#Scurf184: Go Goa Gone, 11 years on
The main meat of the wild humour and transgressive freedom of the film is Kunal Kemmu's laugh-out-loud funny dialogues and salty zingers
Writing this on a rained in Bangalore evening from my cousin’s desk as we settle in on a night of mid-week movie bingeing. We’ve been spending the last ten days wrapping up one movie or the other at the end of our work days. After watching a clutch that we’d never seen before, for this evening we decided on a Kunal Kemmu double bill: Go Goa Gone; Madagaon Express. Both films are upgrades of the existing friendship roadtrip Hindi movies like Dil Chahta Hai and ZNMD, the needless philosophising replaced by crackling one-upmanship between the friends making the sunny-sweet films critical darlings.
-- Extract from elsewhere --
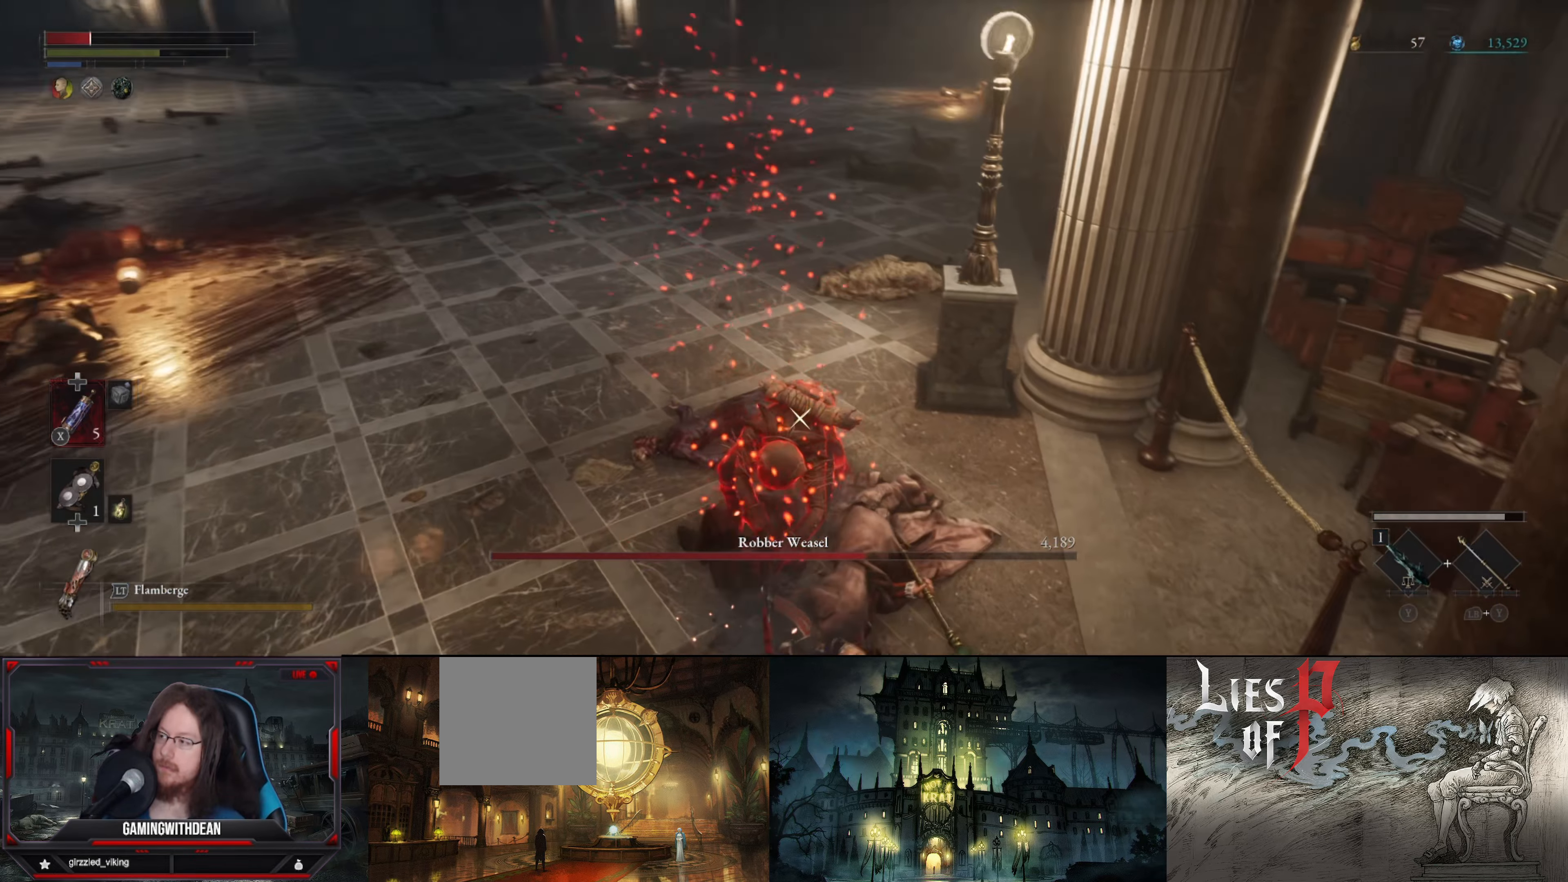
{"buttons": [], "left_stick": "down-left", "right_stick": "center", "events": [[133, "left_stick", "left"], [183, "B", "down"], [300, "B", "up"], [350, "B", "down"], [383, "left_stick", "down-left"], [450, "B", "up"]]}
Go Goa Gone plays in the background as I type this on my laptop. The three friends zipping along in a red Volkswagen Polo to Goa to get away from breakups, job crunches and general sense of restlessness in their big city kind lives. It is about two twenty-somethings smart losers, and their earnest friend. Hardik and Luv force themselves on their Bunny’s forced office trip to Goa. There they decide to visit a remote, unknown island for a rave party, just before Bunny’s important office meeting. Luv and Hardik just want to score, drink and have a relaxing time during the trip. Hardik says, “Mera toh janam hi iss sab ke liye hua tha (I was born for all this).”
The 128-minute caper falls clearly in the category of horror-comedies. One of the first good ones to come out of the otherwise mostly dead in an unfunny way Hindi filmscape.